▶ JOB A:
Reproduce the transcribed page entries that follow the Burning Man passage below, line for line and without any change.

One Burning Man artist remembers that 1996 “was clearly not a sustainable event. That was an apocalyptic event. Things were going wrong. It felt like we were at war. But there was this curious sense that there was something very important going on…” On the inside it was ugly. Larry recalls hearing rumors of a brewing Ranger revolt and being warned to leave the playa. Chris Radcliffe remembers chocking Larry when he tied to suggest John Law bore responsibility for Furey’s death, forcing Larry to drink absinthe with him, and then chocking him again. [Not everyone has the same recollection of these events]

Larry recalls the moment when he realized that the fault lines among himself, Law and Mikel would likely resettle their relationship. In the midst of the turmoil, Mikel visited him in his trailer and Larry asked him “Are you with me, Michael.” “I’m with you.” Michael said. After he left, Larry cried.

***

John Law and Chris Campbell were a little worried about the effect the Helco / Inferno theme. To diffuse some of that dark energy and turn it to whimsy, they installed amid the Man’s neon face a smiley face, without telling anyone else. They set it up on a timer to flash on occasion, late at night.

Things turned genuinely horrific late Sunday night/early Monday morning when a drunk and drugged driver ran over a tent with two people inside, and then crashed his car spilling scalding radiator fluid all over another woman. All three lived, although one was permanently injured (and received compensation from Burning Man’s insurance). The driver, Larry Dean Hudson, Jr. was arrested.

***

On the last night, after the burn, I am running around with friends stealing fire from other camps. John Law staggers to the heaps of stolen fire to talk with some of his old friends. His hair is a mat of playa dust, and his hands are quivering near the radio on his belt. “I hope you enjoyed this,” Law comments, “‘cause it ain’t ever happening again.”

Chapter Five: The Fall of the Temple of the Three Guys

By 1996, Burning Man was generating cash. But they had not yet developed cash management. John Law would stop by the gate every hour or so and pick up cash. Whoever needed to buy something would generally just take cash. Sure, whoever was at the trailer where they collected money and tickets had weapons. One early video documentarian captured William Abernathy out there with his rifle and asked an obvious question: “Is that loaded"?”. With strained patience, as if talking to a slow child, Abernathy replied, “Of course. If it weren’t loaded it would just be a stick.”

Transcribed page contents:
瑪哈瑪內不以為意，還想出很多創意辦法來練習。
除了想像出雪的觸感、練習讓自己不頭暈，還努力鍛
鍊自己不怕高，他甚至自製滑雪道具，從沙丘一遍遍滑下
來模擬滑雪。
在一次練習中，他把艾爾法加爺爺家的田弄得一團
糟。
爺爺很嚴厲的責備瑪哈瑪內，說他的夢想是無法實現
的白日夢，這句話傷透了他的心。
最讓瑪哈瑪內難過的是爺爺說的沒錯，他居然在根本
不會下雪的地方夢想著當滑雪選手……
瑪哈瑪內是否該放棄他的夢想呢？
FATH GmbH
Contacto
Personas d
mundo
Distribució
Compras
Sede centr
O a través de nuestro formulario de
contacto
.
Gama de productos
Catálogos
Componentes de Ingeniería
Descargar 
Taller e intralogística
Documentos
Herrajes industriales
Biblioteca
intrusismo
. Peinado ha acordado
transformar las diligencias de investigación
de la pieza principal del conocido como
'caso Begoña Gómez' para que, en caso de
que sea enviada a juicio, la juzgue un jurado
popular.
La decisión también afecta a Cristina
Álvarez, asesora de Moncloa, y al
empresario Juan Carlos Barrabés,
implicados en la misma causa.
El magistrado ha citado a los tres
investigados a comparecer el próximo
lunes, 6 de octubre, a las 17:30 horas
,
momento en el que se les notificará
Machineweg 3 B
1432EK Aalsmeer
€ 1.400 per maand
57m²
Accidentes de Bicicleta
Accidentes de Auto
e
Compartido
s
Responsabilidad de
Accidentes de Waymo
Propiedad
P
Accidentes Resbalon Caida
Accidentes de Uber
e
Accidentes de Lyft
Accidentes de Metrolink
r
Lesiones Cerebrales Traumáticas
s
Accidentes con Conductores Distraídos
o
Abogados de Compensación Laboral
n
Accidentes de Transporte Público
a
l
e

▶ JOB B:
Write out the entire Burning Man passage above word for word, with no alterations.

▶ WORKED SOLUTION A:
瑪哈瑪內不以為意，還想出很多創意辦法來練習。
除了想像出雪的觸感、練習讓自己不頭暈，還努力鍛
鍊自己不怕高，他甚至自製滑雪道具，從沙丘一遍遍滑下
來模擬滑雪。
在一次練習中，他把艾爾法加爺爺家的田弄得一團
糟。
爺爺很嚴厲的責備瑪哈瑪內，說他的夢想是無法實現
的白日夢，這句話傷透了他的心。
最讓瑪哈瑪內難過的是爺爺說的沒錯，他居然在根本
不會下雪的地方夢想著當滑雪選手……
瑪哈瑪內是否該放棄他的夢想呢？
FATH GmbH
Contacto
Personas d
mundo
Distribució
Compras
Sede centr
O a través de nuestro formulario de
contacto
.
Gama de productos
Catálogos
Componentes de Ingeniería
Descargar 
Taller e intralogística
Documentos
Herrajes industriales
Biblioteca
intrusismo
. Peinado ha acordado
transformar las diligencias de investigación
de la pieza principal del conocido como
'caso Begoña Gómez' para que, en caso de
que sea enviada a juicio, la juzgue un jurado
popular.
La decisión también afecta a Cristina
Álvarez, asesora de Moncloa, y al
empresario Juan Carlos Barrabés,
implicados en la misma causa.
El magistrado ha citado a los tres
investigados a comparecer el próximo
lunes, 6 de octubre, a las 17:30 horas
,
momento en el que se les notificará
Machineweg 3 B
1432EK Aalsmeer
€ 1.400 per maand
57m²
Accidentes de Bicicleta
Accidentes de Auto
e
Compartido
s
Responsabilidad de
Accidentes de Waymo
Propiedad
P
Accidentes Resbalon Caida
Accidentes de Uber
e
Accidentes de Lyft
Accidentes de Metrolink
r
Lesiones Cerebrales Traumáticas
s
Accidentes con Conductores Distraídos
o
Abogados de Compensación Laboral
n
Accidentes de Transporte Público
a
l
e

▶ WORKED SOLUTION B:
One Burning Man artist remembers that 1996 “was clearly not a sustainable event. That was an apocalyptic event. Things were going wrong. It felt like we were at war. But there was this curious sense that there was something very important going on…” On the inside it was ugly. Larry recalls hearing rumors of a brewing Ranger revolt and being warned to leave the playa. Chris Radcliffe remembers chocking Larry when he tied to suggest John Law bore responsibility for Furey’s death, forcing Larry to drink absinthe with him, and then chocking him again. [Not everyone has the same recollection of these events]

Larry recalls the moment when he realized that the fault lines among himself, Law and Mikel would likely resettle their relationship. In the midst of the turmoil, Mikel visited him in his trailer and Larry asked him “Are you with me, Michael.” “I’m with you.” Michael said. After he left, Larry cried.

***

John Law and Chris Campbell were a little worried about the effect the Helco / Inferno theme. To diffuse some of that dark energy and turn it to whimsy, they installed amid the Man’s neon face a smiley face, without telling anyone else. They set it up on a timer to flash on occasion, late at night.

Things turned genuinely horrific late Sunday night/early Monday morning when a drunk and drugged driver ran over a tent with two people inside, and then crashed his car spilling scalding radiator fluid all over another woman. All three lived, although one was permanently injured (and received compensation from Burning Man’s insurance). The driver, Larry Dean Hudson, Jr. was arrested.

***

On the last night, after the burn, I am running around with friends stealing fire from other camps. John Law staggers to the heaps of stolen fire to talk with some of his old friends. His hair is a mat of playa dust, and his hands are quivering near the radio on his belt. “I hope you enjoyed this,” Law comments, “‘cause it ain’t ever happening again.”

Chapter Five: The Fall of the Temple of the Three Guys

By 1996, Burning Man was generating cash. But they had not yet developed cash management. John Law would stop by the gate every hour or so and pick up cash. Whoever needed to buy something would generally just take cash. Sure, whoever was at the trailer where they collected money and tickets had weapons. One early video documentarian captured William Abernathy out there with his rifle and asked an obvious question: “Is that loaded"?”. With strained patience, as if talking to a slow child, Abernathy replied, “Of course. If it weren’t loaded it would just be a stick.”